La mythologie égyptienne connait la figure centrale d’Osiris, le dieu qui vécut, souffrit et mourut de mort violente, avant de devenir le juge et le sauveur des âmes dans l’autre monde. Osiris fut un roi légendaire qui gouverna le monde avec justesse et sagesse. Il civilisa les hommes et les arracha de leur animalité ; il leur apprit à se nourrir, leur apporta la religion et la loi. Son frère Seth gouvernait une province en son nom.
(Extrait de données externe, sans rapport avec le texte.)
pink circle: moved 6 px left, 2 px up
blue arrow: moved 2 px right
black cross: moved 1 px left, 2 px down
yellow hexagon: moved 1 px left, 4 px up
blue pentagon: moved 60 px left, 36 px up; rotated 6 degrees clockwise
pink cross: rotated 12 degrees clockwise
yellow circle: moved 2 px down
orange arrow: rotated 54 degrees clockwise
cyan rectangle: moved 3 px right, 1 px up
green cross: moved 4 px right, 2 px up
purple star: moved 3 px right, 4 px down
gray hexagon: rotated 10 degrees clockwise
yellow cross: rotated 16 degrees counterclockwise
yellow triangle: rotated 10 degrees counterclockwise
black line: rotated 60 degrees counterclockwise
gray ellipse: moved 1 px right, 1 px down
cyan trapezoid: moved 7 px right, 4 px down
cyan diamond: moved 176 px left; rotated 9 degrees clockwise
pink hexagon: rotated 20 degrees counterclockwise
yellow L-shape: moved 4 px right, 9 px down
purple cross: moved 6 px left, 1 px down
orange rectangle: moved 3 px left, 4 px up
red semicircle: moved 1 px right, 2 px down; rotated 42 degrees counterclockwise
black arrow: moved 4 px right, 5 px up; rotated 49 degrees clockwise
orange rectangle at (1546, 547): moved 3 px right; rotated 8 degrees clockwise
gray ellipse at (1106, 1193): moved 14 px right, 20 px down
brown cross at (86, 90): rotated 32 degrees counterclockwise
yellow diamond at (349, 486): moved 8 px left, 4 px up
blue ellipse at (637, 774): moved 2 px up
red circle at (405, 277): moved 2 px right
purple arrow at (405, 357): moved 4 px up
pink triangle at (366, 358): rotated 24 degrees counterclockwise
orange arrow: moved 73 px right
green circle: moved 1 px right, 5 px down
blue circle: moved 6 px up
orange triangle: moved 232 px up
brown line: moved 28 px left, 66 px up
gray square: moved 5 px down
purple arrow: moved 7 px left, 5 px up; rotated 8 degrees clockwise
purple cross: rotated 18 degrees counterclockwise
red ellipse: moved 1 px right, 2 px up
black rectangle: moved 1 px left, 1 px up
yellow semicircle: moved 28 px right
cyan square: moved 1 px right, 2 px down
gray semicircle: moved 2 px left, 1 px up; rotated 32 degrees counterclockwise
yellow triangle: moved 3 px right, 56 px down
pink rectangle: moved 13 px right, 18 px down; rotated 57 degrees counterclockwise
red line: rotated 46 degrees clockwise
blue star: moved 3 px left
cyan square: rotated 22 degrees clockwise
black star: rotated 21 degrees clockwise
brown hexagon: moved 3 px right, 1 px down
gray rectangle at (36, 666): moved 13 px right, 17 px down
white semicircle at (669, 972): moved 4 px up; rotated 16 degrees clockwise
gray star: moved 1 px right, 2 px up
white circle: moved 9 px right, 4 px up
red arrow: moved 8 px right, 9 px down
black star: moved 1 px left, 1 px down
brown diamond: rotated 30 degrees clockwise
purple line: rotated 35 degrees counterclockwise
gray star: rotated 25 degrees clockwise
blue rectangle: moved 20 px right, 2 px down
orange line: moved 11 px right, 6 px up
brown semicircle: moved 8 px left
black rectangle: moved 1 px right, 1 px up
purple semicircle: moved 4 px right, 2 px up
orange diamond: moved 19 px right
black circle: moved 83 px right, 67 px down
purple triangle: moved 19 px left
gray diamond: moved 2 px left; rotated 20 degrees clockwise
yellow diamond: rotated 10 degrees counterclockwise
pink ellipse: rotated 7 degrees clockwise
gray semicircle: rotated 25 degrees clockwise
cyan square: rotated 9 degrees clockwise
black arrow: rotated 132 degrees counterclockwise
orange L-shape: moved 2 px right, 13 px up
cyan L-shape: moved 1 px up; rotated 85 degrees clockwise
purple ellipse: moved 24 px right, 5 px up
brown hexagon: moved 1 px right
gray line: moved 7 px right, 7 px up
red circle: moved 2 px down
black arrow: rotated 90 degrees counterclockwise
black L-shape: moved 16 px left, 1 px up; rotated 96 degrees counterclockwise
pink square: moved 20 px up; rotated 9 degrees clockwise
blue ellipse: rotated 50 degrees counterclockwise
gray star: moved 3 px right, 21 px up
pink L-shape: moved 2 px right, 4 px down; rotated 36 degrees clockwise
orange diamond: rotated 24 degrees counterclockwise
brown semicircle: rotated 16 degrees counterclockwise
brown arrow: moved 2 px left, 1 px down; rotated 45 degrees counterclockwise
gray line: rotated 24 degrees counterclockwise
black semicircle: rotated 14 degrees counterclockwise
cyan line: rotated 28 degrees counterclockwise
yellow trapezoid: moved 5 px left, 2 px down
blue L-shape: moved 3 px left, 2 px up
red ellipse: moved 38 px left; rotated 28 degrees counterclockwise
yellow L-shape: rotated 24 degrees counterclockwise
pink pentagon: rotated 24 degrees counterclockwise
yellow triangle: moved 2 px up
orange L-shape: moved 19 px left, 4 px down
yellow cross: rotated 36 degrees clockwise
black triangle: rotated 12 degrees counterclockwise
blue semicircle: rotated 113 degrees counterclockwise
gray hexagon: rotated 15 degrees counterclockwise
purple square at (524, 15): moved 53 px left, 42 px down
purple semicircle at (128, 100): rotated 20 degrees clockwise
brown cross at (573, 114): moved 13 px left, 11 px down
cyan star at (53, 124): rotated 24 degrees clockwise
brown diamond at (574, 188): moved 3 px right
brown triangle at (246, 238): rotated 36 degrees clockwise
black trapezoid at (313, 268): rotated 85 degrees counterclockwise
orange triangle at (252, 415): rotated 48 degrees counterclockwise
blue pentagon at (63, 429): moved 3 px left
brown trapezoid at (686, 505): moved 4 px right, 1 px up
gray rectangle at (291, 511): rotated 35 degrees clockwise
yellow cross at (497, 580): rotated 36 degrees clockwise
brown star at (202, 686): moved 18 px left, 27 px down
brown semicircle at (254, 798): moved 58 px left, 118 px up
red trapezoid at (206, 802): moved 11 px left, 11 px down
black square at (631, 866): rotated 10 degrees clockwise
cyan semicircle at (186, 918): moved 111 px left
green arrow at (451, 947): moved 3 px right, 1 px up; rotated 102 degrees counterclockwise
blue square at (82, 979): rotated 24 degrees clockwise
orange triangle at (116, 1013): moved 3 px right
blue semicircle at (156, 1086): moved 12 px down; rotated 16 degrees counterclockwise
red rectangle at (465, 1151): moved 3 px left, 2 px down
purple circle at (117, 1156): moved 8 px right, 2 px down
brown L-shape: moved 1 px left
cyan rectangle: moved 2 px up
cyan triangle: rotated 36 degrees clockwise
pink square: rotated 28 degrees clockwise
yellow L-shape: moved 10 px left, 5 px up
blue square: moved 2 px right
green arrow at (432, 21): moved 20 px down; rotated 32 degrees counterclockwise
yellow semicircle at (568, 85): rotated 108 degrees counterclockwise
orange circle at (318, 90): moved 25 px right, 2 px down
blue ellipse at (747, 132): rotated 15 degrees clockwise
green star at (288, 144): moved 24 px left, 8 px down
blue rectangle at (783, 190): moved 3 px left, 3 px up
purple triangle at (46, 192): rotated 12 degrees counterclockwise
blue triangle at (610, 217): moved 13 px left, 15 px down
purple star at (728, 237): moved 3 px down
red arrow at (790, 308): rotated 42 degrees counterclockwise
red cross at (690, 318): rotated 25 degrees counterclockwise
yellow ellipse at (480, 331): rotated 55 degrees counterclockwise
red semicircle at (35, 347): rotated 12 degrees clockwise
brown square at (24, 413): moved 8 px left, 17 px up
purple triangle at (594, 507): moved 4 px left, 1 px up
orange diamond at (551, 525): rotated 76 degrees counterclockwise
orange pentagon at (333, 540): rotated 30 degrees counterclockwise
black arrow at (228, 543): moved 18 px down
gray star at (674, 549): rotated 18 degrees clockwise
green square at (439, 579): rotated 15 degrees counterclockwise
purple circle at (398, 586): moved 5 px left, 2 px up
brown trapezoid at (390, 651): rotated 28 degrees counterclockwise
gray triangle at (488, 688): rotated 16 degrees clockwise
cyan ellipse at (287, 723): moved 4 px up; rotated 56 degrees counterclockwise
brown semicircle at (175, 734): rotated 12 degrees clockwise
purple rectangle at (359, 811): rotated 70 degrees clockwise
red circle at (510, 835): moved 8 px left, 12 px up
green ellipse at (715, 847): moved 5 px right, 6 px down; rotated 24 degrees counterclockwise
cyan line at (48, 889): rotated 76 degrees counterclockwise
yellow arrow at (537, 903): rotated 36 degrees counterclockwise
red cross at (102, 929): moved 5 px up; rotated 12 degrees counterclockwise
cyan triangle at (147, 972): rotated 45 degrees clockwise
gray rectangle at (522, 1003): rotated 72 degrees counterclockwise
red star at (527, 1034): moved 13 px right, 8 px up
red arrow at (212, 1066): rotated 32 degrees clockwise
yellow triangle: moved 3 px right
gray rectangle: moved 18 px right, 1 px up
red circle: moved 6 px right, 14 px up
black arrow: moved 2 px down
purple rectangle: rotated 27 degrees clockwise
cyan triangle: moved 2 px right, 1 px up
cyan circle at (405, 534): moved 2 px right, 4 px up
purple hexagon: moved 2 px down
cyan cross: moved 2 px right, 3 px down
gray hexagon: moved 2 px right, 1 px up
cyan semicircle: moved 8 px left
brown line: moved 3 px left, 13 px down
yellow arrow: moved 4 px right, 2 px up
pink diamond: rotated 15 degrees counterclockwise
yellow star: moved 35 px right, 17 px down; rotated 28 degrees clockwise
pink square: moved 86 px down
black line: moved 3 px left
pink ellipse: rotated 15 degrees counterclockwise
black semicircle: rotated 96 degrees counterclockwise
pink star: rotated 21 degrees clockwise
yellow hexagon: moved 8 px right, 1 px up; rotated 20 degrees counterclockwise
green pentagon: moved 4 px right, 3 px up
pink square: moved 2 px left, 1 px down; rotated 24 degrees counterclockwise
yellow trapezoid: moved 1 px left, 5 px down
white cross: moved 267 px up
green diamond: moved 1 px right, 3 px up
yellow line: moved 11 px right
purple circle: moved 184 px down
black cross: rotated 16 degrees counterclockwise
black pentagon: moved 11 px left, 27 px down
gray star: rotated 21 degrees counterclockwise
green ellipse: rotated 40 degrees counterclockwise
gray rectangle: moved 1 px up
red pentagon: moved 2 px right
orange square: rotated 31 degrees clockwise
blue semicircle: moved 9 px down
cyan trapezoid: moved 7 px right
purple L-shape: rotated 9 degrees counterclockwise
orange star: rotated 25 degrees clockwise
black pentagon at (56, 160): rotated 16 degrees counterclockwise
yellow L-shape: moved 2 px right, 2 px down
Seth, jaloux d’Osiris, l’assassina par traîtrise et découpa son corps en quatorze morceaux, qu’il dispersa dans tout le pays.
L’épouse d’Osiris, Isis, réussit toutefois à retrouver les morceaux éparpillés et à reconstituer le corps de son époux, à l’exception de l’organe sexuel qu’un poisson du Nil, le Khat, avait dévoré. Isis essaya par tous les moyens de rendre la vie au corps momifié d’Osiris, mais elle ne parvint à lui insuffler qu’une vitalité réduite. Osiris ne subsistait plus que comme une ombre impuissante au pays des morts, dans le monde souterrain.
Isis réussit néanmoins à remplacer la partie du corps d’Osiris qui lui manquait et à lui transmettre assez de vie pour en recueillir la semence. C’est ainsi que, bien qu’elle ne soit pas parvenue à réanimer le corps reconstitué de son époux, elle put donner naissance à leur fils, Horus, le dieu faucon, l’enfant posthume d’Osiris.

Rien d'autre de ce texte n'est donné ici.